Other highlights, according to a source, include a seven-year contract term limit for free agents and eight years for players re-signing with the same team. The deal also includes a 35 per cent yearly variance in salary and no more than 50 per cent difference between any two seasons.
The participation of NHLers in future Olympics will be made outside of the CBA.
"Everyone is obviously relieved that it's over and done with, for all intents and purposes, and we're able to kind of move on to what we kind of enjoy doing a lot more than this,'' said Phoenix Coyotes captain Shane Doan, who was involved in the negotiations.
It's not clear when the season will start or how many games will be played, though Winnipeg Jets defenceman Ron Hainsey - also a key figure in the negotiations - said he expects it to be 48 or 50 games.
The league was on the verge of cancelling a second season due to a work stoppage. The two sides were working against the clock after Bettman set a deadline of Jan. 11 to get a deal done to save a shortened season.
"It was a battle,'' said Hainsey. "Gary said a month ago it was a tough negotiation and that's what it was. The players obviously would rather not have been here but our focus now is to give the fans whatever it is - 48 games, 50 games - the most exciting season we can.''
Hainsey said the pension ended up being a key component of the agreement.
"I don't think there's any doubt that the pension is the centrepiece of this deal for the players,'' said Hainsey.
The lockout will cost the league around 500 regular-season games, depending on whether there is a 48- or 50-game season, but the most important number probably won't be revealed for at least 18 months. The NHL was coming off seven years of record revenues when the last CBA expired, hitting a high-water mark of US$3.3-billion last season, and it remains to be seen how quickly fans and sponsors will return when the puck is dropped again.
After all, many hoped the league's lockout cycle would be broken when the entire 2004-05 season was cancelled to get a salary cap.

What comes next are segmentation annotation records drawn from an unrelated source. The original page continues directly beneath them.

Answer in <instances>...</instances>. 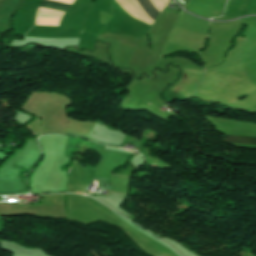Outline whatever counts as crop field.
<instances>
[{
    "label": "crop field",
    "mask_w": 256,
    "mask_h": 256,
    "mask_svg": "<svg viewBox=\"0 0 256 256\" xmlns=\"http://www.w3.org/2000/svg\"><path fill=\"white\" fill-rule=\"evenodd\" d=\"M139 5L142 7V9L146 12V14L149 16V18L152 20V22L155 21L157 17V12L149 2V0H136Z\"/></svg>",
    "instance_id": "obj_1"
},
{
    "label": "crop field",
    "mask_w": 256,
    "mask_h": 256,
    "mask_svg": "<svg viewBox=\"0 0 256 256\" xmlns=\"http://www.w3.org/2000/svg\"><path fill=\"white\" fill-rule=\"evenodd\" d=\"M42 7H46V8H50V9H55V10H59V11H63L66 12V10L71 6L69 4H63V3H57V2H53V1H47V0H43Z\"/></svg>",
    "instance_id": "obj_2"
},
{
    "label": "crop field",
    "mask_w": 256,
    "mask_h": 256,
    "mask_svg": "<svg viewBox=\"0 0 256 256\" xmlns=\"http://www.w3.org/2000/svg\"><path fill=\"white\" fill-rule=\"evenodd\" d=\"M225 139L231 141L232 143L240 144H256V138H246V137H230L225 136Z\"/></svg>",
    "instance_id": "obj_3"
},
{
    "label": "crop field",
    "mask_w": 256,
    "mask_h": 256,
    "mask_svg": "<svg viewBox=\"0 0 256 256\" xmlns=\"http://www.w3.org/2000/svg\"><path fill=\"white\" fill-rule=\"evenodd\" d=\"M128 152V151H127Z\"/></svg>",
    "instance_id": "obj_4"
}]
</instances>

But it turned out the shared history of the parties, which also includes a strike in 1992 and a lockout in 1994-95, was too much to overcome.
Pittsburgh Penguins star Sidney Crosby, who is desperate to return to the ice after dealing with concussion issues over the last couple years, said he was happy to hear the news.
"It's exciting to know we will be back playing hockey,'' he told the Pittsburgh Tribune-Review.